• ENTRIES PROVIDED:
━━━━━━━━━━━━━━━━━━━━━━━━━━━━━━
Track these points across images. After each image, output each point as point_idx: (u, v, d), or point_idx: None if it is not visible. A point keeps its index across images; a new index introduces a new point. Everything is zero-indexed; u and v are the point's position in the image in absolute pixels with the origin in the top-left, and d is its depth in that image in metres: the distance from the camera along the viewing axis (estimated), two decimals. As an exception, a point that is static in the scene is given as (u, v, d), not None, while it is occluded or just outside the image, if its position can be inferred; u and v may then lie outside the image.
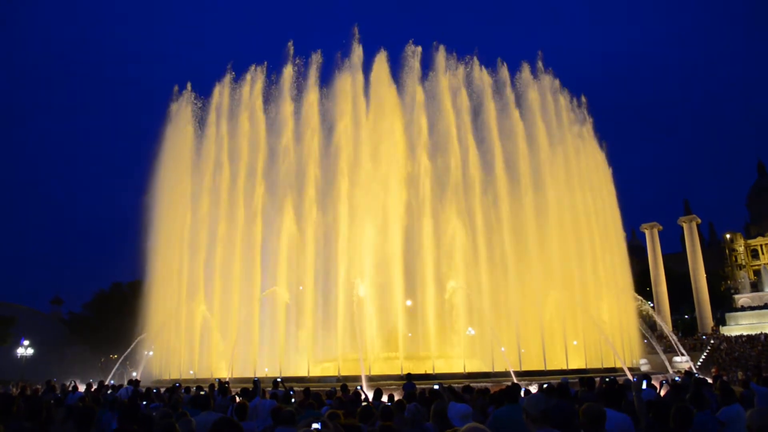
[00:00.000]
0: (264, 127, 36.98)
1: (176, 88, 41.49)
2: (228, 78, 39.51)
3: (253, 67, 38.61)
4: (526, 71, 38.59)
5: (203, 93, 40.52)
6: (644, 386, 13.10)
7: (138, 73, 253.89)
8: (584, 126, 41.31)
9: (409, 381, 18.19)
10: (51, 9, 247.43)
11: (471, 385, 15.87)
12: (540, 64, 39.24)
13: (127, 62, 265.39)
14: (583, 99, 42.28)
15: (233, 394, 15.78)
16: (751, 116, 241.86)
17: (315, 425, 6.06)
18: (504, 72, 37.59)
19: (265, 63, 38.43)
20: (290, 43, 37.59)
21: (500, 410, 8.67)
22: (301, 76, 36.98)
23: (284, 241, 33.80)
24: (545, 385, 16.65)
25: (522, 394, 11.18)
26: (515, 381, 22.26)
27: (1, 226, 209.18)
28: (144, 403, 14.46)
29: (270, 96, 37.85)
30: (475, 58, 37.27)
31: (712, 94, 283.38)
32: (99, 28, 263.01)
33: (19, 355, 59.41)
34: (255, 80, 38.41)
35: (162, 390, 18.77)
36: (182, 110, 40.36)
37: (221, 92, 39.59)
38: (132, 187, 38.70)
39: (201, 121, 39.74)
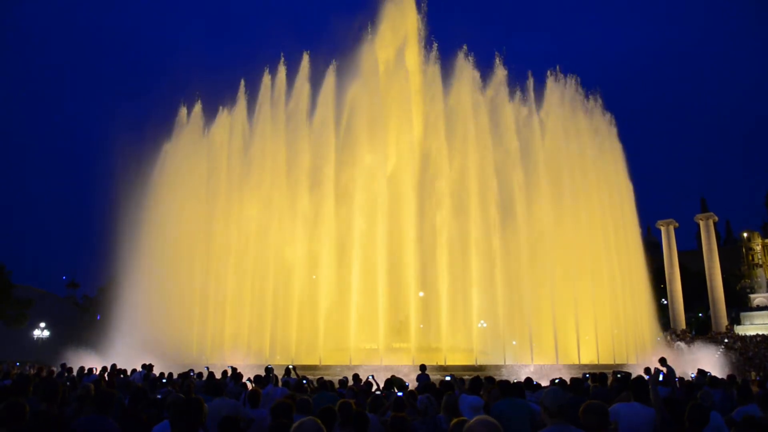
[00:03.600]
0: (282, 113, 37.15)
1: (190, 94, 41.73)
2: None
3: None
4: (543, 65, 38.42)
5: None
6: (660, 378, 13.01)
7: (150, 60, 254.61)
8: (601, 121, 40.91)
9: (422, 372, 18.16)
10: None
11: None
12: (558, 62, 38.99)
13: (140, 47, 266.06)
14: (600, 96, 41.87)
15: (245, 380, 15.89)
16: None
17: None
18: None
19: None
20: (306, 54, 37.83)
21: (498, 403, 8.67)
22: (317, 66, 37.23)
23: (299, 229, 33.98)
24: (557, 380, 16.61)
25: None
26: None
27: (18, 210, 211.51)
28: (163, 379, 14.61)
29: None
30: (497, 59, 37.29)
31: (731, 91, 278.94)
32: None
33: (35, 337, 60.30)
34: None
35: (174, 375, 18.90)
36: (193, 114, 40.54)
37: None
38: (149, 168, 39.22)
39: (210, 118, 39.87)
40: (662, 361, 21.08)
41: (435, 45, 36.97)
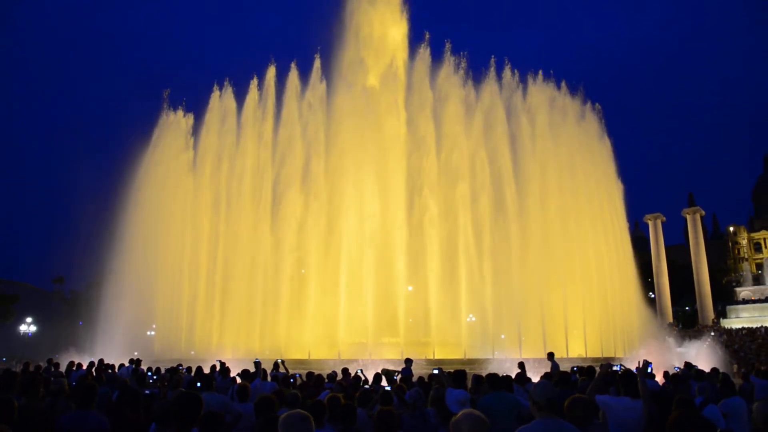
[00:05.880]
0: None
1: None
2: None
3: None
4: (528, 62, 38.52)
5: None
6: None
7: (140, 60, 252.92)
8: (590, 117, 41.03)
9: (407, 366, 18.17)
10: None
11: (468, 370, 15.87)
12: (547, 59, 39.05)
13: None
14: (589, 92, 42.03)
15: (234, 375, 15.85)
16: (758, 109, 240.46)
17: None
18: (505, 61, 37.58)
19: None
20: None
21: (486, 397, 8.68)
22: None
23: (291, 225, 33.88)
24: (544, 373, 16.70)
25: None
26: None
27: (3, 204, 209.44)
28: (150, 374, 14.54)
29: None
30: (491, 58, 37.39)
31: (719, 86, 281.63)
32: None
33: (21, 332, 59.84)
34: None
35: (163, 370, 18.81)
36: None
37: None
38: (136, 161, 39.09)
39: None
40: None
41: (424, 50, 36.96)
━━━━━━━━━━━━━━━━━━━━━━━━━━━━━━
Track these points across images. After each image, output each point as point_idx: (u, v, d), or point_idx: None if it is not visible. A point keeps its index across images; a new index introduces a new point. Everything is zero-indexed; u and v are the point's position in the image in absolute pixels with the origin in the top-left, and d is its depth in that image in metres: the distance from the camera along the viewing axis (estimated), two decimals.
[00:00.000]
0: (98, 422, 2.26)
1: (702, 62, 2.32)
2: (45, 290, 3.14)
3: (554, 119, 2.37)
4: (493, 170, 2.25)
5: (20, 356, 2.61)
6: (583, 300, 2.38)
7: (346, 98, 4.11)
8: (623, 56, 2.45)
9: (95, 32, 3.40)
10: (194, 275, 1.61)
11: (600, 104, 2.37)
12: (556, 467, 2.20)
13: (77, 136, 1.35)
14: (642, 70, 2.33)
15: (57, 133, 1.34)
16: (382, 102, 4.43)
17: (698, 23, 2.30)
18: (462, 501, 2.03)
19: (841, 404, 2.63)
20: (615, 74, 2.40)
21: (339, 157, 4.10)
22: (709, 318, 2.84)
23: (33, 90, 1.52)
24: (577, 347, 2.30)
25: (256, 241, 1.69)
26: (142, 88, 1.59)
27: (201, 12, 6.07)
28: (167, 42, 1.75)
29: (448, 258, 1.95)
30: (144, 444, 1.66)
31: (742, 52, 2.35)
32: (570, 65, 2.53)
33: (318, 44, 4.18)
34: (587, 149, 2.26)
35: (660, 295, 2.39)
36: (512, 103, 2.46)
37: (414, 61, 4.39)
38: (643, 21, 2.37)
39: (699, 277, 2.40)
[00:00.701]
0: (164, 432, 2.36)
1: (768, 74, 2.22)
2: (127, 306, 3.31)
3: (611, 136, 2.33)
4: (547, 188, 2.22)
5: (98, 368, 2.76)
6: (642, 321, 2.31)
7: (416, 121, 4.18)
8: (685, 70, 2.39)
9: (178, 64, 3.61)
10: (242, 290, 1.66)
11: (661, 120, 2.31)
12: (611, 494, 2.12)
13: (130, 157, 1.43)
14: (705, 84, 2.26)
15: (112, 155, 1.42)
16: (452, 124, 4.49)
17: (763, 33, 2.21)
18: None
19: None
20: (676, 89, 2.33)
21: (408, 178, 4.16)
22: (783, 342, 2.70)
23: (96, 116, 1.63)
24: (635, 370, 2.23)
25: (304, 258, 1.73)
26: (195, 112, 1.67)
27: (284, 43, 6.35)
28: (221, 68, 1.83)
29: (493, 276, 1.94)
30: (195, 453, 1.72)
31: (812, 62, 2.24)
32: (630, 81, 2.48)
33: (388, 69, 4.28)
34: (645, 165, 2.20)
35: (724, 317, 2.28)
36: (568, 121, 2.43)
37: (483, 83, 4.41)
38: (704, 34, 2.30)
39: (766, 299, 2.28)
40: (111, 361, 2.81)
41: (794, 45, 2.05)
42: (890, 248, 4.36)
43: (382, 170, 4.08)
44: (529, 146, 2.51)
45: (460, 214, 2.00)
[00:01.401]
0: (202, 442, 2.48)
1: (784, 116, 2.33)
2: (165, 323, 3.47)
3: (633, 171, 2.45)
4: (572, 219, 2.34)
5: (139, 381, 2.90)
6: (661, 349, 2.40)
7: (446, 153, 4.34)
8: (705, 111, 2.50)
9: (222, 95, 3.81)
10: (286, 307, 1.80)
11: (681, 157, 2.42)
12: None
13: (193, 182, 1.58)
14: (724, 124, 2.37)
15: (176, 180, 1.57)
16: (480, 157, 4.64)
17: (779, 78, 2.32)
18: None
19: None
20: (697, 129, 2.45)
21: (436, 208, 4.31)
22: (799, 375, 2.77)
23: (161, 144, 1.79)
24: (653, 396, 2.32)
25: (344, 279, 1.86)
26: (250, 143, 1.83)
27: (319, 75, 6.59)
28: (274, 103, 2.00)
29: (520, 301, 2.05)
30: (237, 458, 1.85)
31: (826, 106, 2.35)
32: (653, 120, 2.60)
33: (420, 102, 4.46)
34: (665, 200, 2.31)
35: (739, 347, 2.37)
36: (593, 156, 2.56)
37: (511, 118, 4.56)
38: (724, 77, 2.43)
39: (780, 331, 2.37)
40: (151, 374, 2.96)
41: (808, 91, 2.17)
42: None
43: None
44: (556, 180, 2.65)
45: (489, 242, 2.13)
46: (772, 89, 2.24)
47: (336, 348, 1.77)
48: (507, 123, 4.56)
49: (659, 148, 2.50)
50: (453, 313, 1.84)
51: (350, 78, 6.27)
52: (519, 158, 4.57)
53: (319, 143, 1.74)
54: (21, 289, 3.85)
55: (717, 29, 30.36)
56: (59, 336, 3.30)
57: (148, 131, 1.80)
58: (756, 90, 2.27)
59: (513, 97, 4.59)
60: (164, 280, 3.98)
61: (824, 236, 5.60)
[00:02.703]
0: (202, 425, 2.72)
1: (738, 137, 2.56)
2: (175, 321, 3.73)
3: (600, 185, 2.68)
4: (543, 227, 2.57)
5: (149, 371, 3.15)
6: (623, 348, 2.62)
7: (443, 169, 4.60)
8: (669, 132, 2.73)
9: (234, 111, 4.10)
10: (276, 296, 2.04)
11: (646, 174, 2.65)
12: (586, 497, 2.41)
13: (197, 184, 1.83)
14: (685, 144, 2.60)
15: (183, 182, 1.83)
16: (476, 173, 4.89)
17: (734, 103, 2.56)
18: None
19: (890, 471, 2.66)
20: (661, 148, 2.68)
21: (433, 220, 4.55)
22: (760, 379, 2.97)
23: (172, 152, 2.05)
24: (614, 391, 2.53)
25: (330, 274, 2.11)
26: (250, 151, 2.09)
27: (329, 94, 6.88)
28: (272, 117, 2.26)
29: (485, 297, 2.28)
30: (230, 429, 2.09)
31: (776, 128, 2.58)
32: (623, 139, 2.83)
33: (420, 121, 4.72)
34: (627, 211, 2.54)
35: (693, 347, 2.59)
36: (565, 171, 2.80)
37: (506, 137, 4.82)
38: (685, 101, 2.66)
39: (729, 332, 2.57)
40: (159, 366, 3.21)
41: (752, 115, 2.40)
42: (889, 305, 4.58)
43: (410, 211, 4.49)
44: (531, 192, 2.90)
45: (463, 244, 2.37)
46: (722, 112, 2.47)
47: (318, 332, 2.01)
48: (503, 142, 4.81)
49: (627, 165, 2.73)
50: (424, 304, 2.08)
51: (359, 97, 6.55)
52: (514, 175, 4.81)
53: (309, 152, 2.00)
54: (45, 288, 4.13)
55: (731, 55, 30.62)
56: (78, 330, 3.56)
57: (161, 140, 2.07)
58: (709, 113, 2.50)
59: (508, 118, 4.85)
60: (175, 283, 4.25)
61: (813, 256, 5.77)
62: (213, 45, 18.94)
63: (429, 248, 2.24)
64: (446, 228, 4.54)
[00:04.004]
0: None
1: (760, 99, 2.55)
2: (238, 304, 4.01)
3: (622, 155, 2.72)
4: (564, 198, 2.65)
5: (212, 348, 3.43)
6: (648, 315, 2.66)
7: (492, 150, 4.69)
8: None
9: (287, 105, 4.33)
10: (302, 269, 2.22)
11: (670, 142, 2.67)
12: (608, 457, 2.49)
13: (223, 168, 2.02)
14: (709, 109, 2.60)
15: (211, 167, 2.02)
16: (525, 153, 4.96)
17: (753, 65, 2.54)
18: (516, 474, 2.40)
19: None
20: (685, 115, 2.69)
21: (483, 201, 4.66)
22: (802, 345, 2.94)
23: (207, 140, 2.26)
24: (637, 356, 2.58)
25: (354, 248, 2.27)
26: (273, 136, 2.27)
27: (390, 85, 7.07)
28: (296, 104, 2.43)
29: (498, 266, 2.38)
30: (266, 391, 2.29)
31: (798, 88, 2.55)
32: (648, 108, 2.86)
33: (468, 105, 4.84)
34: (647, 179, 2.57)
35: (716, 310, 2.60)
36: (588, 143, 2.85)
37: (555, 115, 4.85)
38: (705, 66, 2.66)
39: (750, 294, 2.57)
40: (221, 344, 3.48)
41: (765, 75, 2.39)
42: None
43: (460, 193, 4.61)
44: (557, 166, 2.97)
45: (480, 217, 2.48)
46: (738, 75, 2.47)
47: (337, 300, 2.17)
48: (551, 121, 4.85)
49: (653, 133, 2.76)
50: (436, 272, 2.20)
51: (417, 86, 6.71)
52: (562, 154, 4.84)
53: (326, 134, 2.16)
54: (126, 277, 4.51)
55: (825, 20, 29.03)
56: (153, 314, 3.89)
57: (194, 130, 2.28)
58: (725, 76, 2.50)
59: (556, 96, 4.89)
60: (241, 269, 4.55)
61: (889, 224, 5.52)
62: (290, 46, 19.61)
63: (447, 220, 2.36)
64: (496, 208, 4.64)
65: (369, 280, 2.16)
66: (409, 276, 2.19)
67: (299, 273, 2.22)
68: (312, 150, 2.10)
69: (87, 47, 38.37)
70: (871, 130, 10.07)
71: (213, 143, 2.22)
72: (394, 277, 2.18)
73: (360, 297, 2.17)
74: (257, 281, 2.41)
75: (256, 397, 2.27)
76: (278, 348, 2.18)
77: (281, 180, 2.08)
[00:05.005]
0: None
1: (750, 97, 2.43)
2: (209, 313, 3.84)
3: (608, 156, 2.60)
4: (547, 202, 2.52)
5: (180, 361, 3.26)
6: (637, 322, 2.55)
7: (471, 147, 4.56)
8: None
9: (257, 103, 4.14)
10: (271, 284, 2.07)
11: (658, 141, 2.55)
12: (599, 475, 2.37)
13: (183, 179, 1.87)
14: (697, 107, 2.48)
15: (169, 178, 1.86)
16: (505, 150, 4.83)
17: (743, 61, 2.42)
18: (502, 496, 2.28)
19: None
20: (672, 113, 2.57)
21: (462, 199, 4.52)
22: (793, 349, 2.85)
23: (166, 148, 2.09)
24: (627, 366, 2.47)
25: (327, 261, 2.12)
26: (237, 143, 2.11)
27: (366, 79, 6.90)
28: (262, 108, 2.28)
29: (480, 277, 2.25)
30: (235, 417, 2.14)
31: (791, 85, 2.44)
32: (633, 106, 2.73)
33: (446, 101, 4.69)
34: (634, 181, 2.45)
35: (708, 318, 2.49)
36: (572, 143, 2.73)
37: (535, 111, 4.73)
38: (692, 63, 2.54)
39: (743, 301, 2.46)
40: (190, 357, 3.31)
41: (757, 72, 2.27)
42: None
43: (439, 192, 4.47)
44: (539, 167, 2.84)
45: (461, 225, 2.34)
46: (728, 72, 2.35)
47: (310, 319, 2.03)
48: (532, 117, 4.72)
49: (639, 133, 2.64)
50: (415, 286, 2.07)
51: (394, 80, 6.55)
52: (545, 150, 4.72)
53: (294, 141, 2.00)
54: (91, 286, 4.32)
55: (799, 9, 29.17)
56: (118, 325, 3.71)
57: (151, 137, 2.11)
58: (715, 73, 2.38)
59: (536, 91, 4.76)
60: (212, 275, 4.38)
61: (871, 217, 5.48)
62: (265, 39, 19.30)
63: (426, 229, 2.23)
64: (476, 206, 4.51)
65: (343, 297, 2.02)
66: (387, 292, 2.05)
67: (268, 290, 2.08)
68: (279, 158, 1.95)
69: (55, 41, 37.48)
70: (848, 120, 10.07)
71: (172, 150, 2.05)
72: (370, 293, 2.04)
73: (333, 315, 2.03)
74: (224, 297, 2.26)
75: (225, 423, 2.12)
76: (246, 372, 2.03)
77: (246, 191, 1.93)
━━━━━━━━━━━━━━━━━━━━━━━━━━━━━━
Once you reach the line with "39: (699, 277, 2.40)" in the data above, copy it and every line after it exactly, up to and including the line with "45: (460, 214, 2.00)".

• EXERCISE SOLUTION:
39: (699, 277, 2.40)
[00:00.701]
0: (164, 432, 2.36)
1: (768, 74, 2.22)
2: (127, 306, 3.31)
3: (611, 136, 2.33)
4: (547, 188, 2.22)
5: (98, 368, 2.76)
6: (642, 321, 2.31)
7: (416, 121, 4.18)
8: (685, 70, 2.39)
9: (178, 64, 3.61)
10: (242, 290, 1.66)
11: (661, 120, 2.31)
12: (611, 494, 2.12)
13: (130, 157, 1.43)
14: (705, 84, 2.26)
15: (112, 155, 1.42)
16: (452, 124, 4.49)
17: (763, 33, 2.21)
18: None
19: None
20: (676, 89, 2.33)
21: (408, 178, 4.16)
22: (783, 342, 2.70)
23: (96, 116, 1.63)
24: (635, 370, 2.23)
25: (304, 258, 1.73)
26: (195, 112, 1.67)
27: (284, 43, 6.35)
28: (221, 68, 1.83)
29: (493, 276, 1.94)
30: (195, 453, 1.72)
31: (812, 62, 2.24)
32: (630, 81, 2.48)
33: (388, 69, 4.28)
34: (645, 165, 2.20)
35: (724, 317, 2.28)
36: (568, 121, 2.43)
37: (483, 83, 4.41)
38: (704, 34, 2.30)
39: (766, 299, 2.28)
40: (111, 361, 2.81)
41: (794, 45, 2.05)
42: (890, 248, 4.36)
43: (382, 170, 4.08)
44: (529, 146, 2.51)
45: (460, 214, 2.00)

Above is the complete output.